The island Thassos in Northern Greece possesses mineral wealth which has already been exploited in the ancient years. Especially the eastern side of the island is full of ancient tunnels, known only to the locals, which indicate the economic interest of this wealth. My own peregrination to the island begun from the small harbor of Limenaria almost one century after the first mines commenced work and almost 40 years after the last labourer left the old installations.
Walking around Limenaria area, I visited the Old Bridge, steelwork, leading to the Palace, headquarters of Speidel, the first owner of the mines. Near the Palace there are the remains of the old Stables, currently used as a makeshift folk-art museum (Photo 2). At the foot of the hill where the Palace stands there is the picturesque beach of “Metalia” (Mines) where the old ore-enrichment installations lie (Photo 3). The old buildings cover the slope and along with a heap of old rust dominate the scenery (Photo 4).

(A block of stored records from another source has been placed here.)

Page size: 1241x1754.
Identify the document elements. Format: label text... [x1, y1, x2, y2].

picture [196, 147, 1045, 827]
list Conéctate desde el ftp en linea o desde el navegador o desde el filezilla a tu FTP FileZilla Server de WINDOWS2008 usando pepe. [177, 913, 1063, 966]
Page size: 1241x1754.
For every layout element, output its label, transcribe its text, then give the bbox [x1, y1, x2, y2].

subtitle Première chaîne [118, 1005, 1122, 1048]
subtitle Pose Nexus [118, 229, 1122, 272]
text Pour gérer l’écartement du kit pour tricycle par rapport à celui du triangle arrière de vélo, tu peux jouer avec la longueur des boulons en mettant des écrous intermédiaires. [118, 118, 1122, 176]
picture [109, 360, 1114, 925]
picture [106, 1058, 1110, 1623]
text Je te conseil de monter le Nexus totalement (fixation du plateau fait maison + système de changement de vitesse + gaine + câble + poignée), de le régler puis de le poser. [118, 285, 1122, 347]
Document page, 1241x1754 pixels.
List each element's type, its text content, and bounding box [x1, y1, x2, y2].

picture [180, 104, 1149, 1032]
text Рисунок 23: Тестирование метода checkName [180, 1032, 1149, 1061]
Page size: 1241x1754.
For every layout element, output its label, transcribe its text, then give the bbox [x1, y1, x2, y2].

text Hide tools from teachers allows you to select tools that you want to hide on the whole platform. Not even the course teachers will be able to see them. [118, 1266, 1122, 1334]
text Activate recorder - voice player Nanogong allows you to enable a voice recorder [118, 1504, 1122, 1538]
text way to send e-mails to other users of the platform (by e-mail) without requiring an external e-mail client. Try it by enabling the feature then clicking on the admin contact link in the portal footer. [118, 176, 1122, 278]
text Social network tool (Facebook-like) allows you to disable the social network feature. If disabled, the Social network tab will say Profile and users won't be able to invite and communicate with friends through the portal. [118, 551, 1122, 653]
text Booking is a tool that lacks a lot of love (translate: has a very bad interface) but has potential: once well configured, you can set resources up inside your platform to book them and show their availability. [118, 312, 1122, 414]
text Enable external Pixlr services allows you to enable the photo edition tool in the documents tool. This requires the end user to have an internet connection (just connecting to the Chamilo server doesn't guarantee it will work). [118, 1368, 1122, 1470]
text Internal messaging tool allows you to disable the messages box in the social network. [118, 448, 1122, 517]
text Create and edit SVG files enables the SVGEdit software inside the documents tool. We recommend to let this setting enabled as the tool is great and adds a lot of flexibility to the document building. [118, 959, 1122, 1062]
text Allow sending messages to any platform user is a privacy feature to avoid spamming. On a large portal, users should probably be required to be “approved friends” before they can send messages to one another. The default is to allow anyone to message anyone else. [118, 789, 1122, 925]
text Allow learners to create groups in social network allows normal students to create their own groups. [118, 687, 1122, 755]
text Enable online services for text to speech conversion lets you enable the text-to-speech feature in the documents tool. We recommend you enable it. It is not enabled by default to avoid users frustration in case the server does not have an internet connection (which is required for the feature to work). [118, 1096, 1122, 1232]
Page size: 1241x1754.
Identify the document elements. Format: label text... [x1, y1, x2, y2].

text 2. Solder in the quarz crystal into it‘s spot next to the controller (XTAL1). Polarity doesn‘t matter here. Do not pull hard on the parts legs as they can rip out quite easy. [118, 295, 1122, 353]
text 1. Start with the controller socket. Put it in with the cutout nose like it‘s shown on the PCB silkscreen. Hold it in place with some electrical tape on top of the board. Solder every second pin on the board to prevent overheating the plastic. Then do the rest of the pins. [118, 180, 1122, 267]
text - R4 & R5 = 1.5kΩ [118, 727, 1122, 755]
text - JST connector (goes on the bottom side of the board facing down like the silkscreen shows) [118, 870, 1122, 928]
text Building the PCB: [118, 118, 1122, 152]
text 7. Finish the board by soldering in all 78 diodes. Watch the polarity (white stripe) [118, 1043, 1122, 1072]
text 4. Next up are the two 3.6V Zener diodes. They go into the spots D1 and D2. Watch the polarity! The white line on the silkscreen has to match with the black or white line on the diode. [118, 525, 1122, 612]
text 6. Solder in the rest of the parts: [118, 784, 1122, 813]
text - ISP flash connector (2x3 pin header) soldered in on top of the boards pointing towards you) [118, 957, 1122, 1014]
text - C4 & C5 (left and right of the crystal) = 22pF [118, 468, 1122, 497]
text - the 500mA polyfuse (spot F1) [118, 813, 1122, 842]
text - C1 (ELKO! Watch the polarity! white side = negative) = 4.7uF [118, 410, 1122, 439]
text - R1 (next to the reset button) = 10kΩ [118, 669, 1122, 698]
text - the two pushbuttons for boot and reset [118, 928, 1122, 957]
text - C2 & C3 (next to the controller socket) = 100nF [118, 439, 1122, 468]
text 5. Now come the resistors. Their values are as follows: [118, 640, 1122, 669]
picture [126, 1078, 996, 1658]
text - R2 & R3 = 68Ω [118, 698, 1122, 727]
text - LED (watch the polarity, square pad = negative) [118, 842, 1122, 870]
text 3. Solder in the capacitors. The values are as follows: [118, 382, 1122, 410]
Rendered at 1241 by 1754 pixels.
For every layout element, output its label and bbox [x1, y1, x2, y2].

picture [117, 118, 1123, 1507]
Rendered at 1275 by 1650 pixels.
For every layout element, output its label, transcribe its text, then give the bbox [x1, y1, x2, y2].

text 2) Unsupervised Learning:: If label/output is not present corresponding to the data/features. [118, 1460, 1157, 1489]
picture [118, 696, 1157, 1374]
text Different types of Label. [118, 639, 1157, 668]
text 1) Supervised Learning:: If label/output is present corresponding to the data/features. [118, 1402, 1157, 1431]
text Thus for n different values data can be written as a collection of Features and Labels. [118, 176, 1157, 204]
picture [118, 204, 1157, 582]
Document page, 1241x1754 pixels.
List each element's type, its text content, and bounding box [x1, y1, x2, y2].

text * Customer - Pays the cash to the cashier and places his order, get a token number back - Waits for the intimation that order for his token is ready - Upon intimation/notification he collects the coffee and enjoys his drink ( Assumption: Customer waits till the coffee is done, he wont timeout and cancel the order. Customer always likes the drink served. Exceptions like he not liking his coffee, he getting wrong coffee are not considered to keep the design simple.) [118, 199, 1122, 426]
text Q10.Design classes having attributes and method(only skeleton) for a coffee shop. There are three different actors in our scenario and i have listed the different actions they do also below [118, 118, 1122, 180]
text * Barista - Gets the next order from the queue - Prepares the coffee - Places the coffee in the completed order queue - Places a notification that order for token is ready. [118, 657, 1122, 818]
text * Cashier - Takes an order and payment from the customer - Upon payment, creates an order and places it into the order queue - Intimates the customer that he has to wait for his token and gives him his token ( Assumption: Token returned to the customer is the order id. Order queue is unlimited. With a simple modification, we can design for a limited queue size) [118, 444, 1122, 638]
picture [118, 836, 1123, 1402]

The floors and walls are left naked, since all metal parts and machinery have been looted and sold as scrap (Photo 5).
The only installations preserved are the kilns (furnaces), part of the ore process, which in the early 1900s was performed by the company “Speidel-Pforzeheim” and later on by its successor “Veille-Montagne & Societe Hellenique Metallurgique et Miniere”. After the 1930s recession, the mines worked under the joint venture “Apostolu AE-SCHMIDT-KRUPP”, but the ore-processing was stopped and the great furnace-ramp was used only for the haulage of unprocessed ore to barges.
Several other buildings complete the set of installations around Limenaria area.